DOCUMENT:
☆ ☆ ☆

This is what I’m writing about at the moment:
I’ve always enjoyed the idea of secret places underground, though I find them a bit scary too. I did some caving when I was a gel, and quite liked splashing around in the mud, but there’s something very romantic to me about man made caverns. I’m not thinking about ‘romantic’ in a Romance sense – no hearts and flowers and angsty protestations of undying adoration – but a passion of a different kind. A passion that organised and provided and planned and ensured that every single brick in that picture was delivered on time to men who knew what they were doing and who were concerned to do a good job. This bricks were laid in 1855 and are showing their age but are still watertight. To Sir John Bazalgette and his workforce, well done, guys.

☆ ☆ ☆

Data records:
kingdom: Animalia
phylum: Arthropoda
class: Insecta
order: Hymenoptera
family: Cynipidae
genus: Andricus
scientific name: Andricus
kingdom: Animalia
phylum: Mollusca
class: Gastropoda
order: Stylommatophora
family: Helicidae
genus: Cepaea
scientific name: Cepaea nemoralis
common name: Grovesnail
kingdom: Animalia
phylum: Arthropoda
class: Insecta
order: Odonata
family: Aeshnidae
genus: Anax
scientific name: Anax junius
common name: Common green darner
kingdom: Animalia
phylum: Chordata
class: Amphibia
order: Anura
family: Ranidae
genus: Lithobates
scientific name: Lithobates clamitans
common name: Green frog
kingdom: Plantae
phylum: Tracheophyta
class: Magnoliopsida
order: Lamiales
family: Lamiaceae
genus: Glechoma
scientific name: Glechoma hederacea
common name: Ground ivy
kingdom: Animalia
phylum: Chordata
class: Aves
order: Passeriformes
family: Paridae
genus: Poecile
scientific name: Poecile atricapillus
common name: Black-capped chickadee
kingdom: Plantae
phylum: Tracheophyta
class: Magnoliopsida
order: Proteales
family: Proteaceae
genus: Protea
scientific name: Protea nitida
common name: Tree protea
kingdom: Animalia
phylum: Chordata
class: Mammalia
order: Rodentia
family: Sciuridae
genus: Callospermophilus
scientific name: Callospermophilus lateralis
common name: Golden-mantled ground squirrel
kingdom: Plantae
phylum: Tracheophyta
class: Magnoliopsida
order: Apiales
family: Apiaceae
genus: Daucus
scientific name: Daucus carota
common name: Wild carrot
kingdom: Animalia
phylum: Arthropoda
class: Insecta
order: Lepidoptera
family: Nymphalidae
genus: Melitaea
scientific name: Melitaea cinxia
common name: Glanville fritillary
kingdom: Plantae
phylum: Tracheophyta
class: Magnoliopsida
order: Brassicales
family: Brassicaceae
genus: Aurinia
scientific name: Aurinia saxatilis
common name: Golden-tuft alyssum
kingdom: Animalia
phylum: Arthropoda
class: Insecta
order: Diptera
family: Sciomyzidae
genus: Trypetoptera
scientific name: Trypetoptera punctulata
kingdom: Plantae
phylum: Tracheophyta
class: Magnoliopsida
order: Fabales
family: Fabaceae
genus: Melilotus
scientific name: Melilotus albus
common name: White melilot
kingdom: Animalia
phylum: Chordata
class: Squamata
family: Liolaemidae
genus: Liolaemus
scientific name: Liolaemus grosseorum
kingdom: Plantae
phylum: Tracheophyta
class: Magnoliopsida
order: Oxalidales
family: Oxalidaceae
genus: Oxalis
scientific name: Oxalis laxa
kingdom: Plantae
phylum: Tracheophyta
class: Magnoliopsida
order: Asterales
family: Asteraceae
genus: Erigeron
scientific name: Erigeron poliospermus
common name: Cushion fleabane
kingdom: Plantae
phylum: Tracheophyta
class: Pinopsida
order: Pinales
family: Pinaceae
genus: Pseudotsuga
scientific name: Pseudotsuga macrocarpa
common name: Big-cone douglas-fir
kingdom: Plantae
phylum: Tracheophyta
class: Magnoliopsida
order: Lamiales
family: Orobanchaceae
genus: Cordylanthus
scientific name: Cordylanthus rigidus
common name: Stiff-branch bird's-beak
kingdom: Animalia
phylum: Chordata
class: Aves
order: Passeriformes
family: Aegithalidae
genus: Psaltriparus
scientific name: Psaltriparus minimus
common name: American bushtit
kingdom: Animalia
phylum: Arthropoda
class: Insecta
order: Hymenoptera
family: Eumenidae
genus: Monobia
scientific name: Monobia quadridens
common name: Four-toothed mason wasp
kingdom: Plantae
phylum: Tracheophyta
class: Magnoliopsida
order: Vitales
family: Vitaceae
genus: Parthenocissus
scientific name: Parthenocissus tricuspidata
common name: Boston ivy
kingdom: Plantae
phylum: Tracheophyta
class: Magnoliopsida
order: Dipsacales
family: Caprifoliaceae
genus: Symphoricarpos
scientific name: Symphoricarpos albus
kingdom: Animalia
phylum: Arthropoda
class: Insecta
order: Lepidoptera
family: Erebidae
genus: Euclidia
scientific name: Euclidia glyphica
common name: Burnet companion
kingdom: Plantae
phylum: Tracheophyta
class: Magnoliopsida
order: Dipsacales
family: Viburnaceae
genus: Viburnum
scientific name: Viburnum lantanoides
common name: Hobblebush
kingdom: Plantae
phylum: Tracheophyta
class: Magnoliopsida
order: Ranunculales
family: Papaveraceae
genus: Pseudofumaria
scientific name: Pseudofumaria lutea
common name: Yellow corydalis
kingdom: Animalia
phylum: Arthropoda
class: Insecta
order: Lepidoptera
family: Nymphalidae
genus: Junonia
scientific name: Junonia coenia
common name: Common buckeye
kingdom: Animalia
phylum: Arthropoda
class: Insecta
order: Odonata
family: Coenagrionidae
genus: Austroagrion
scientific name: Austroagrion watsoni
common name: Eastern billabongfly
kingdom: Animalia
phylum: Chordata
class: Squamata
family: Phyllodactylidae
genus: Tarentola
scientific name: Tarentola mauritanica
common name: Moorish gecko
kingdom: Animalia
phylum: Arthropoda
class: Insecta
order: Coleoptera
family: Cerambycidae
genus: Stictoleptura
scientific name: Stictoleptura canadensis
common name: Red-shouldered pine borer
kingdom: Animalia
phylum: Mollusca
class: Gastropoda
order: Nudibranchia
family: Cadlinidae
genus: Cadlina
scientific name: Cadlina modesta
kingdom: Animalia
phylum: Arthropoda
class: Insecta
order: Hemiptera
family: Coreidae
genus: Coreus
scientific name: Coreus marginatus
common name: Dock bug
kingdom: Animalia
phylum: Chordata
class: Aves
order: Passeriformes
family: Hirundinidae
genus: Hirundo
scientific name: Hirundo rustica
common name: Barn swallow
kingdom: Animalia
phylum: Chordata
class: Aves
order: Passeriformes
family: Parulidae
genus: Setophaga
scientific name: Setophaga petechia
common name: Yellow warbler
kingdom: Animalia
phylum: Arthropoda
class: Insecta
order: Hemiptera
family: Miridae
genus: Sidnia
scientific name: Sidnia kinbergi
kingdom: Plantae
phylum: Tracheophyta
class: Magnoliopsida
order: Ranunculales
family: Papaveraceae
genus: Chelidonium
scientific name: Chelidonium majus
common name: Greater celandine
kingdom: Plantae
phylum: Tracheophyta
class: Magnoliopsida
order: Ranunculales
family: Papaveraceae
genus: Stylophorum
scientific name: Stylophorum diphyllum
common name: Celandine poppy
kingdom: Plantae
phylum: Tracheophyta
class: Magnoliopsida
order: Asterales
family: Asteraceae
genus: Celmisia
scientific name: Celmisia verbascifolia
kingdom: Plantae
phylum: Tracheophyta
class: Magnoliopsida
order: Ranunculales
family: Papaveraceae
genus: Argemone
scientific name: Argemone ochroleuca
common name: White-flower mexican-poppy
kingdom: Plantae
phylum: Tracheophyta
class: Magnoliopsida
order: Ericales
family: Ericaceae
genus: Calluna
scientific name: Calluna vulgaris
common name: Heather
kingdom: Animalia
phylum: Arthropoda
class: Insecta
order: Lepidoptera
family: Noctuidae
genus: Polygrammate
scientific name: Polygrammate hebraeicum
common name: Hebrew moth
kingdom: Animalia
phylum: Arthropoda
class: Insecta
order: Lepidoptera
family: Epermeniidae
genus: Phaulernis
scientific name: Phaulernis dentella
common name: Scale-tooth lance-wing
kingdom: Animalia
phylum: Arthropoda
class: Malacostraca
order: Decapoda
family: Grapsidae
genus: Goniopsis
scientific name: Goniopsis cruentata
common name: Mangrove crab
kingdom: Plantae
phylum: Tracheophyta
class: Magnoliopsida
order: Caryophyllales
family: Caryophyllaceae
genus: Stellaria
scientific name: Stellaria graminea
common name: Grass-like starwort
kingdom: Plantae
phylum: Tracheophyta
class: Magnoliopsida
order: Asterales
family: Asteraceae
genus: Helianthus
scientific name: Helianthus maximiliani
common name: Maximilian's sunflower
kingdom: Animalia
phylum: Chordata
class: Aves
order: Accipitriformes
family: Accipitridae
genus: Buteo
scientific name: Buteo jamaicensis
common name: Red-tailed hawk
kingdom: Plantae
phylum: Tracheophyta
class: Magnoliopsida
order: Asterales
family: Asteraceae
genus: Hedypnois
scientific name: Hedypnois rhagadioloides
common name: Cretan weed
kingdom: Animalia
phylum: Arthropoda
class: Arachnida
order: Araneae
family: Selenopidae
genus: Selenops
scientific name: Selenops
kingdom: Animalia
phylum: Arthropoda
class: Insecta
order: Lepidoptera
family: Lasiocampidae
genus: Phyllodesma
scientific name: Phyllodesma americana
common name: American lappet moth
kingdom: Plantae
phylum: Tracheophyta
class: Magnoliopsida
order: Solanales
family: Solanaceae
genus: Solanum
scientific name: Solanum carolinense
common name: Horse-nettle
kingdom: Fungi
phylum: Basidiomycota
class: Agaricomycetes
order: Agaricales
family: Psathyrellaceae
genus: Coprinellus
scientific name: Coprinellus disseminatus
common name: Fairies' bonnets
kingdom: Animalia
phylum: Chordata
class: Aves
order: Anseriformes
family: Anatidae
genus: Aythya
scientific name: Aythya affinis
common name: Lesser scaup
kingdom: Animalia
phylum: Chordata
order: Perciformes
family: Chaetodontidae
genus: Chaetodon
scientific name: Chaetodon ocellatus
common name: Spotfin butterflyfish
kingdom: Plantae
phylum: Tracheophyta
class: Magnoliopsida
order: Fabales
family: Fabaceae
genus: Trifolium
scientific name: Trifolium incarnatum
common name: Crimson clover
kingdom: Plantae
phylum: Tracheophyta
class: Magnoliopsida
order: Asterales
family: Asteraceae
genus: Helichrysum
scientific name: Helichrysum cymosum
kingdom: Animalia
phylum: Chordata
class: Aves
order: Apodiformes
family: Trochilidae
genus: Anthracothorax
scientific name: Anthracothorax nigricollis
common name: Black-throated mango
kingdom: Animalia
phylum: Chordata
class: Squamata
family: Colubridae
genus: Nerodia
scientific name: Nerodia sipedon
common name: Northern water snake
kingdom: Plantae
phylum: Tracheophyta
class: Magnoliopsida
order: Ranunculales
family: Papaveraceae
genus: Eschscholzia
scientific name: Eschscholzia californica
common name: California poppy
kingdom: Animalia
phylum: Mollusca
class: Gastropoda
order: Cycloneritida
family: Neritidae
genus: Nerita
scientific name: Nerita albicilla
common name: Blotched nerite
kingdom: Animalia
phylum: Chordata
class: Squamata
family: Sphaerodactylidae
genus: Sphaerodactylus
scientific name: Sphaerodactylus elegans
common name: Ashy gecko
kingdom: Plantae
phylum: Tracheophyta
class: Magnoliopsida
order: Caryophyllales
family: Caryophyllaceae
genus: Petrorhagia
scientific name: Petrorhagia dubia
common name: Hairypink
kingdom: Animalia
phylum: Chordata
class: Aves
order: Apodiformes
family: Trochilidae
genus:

☆ ☆ ☆

WORK TO COMPLETE:
1. Answer these questions using the post about man-made underground caverns:
(a) What outdoor activity does the writer say they did when younger?
(b) In what year were the bricks laid?
(c) Whom does the writer congratulate at the end?
2. Carry on writing the post about man-made underground caverns, starting right after its final sentence.
The data records are separate material and are not part of the post.

EXPECTED OUTPUTS:
1.
(a) Caving.
(b) 1855.
(c) Sir John Bazalgette and his workforce.

2.
Well, when I say “I’m writing” I mean that theoretically. I type a few words, sneer at them and do something else for a bit. Like write blog posts. The point is that the story got bogged down with minutiae in the soggy middle – the way they do – and my inner editor is shrieking about re-writing the bits that have got off message before I get any further off the point, but my commonsense reminds me that if I do that I’ll probably never finish the damned thing.
Sod it. Let’s have some more photos.
This is Eglwys Faen. I can see the above ground bits from my kitchen window. Not man made at all, it is part of a huge network of limestone caverns that extend around to the north of the Silurian coal fields. Very scary, very wet. Sadly not everyone who goes in has managed to get back out!
Here’s the entrance to Agen Allwedd
Very heavily locked and this is why:
It’s a deeply scary place.
Ha! deeply – dija see what I did there?
*sigh* back to the sewer.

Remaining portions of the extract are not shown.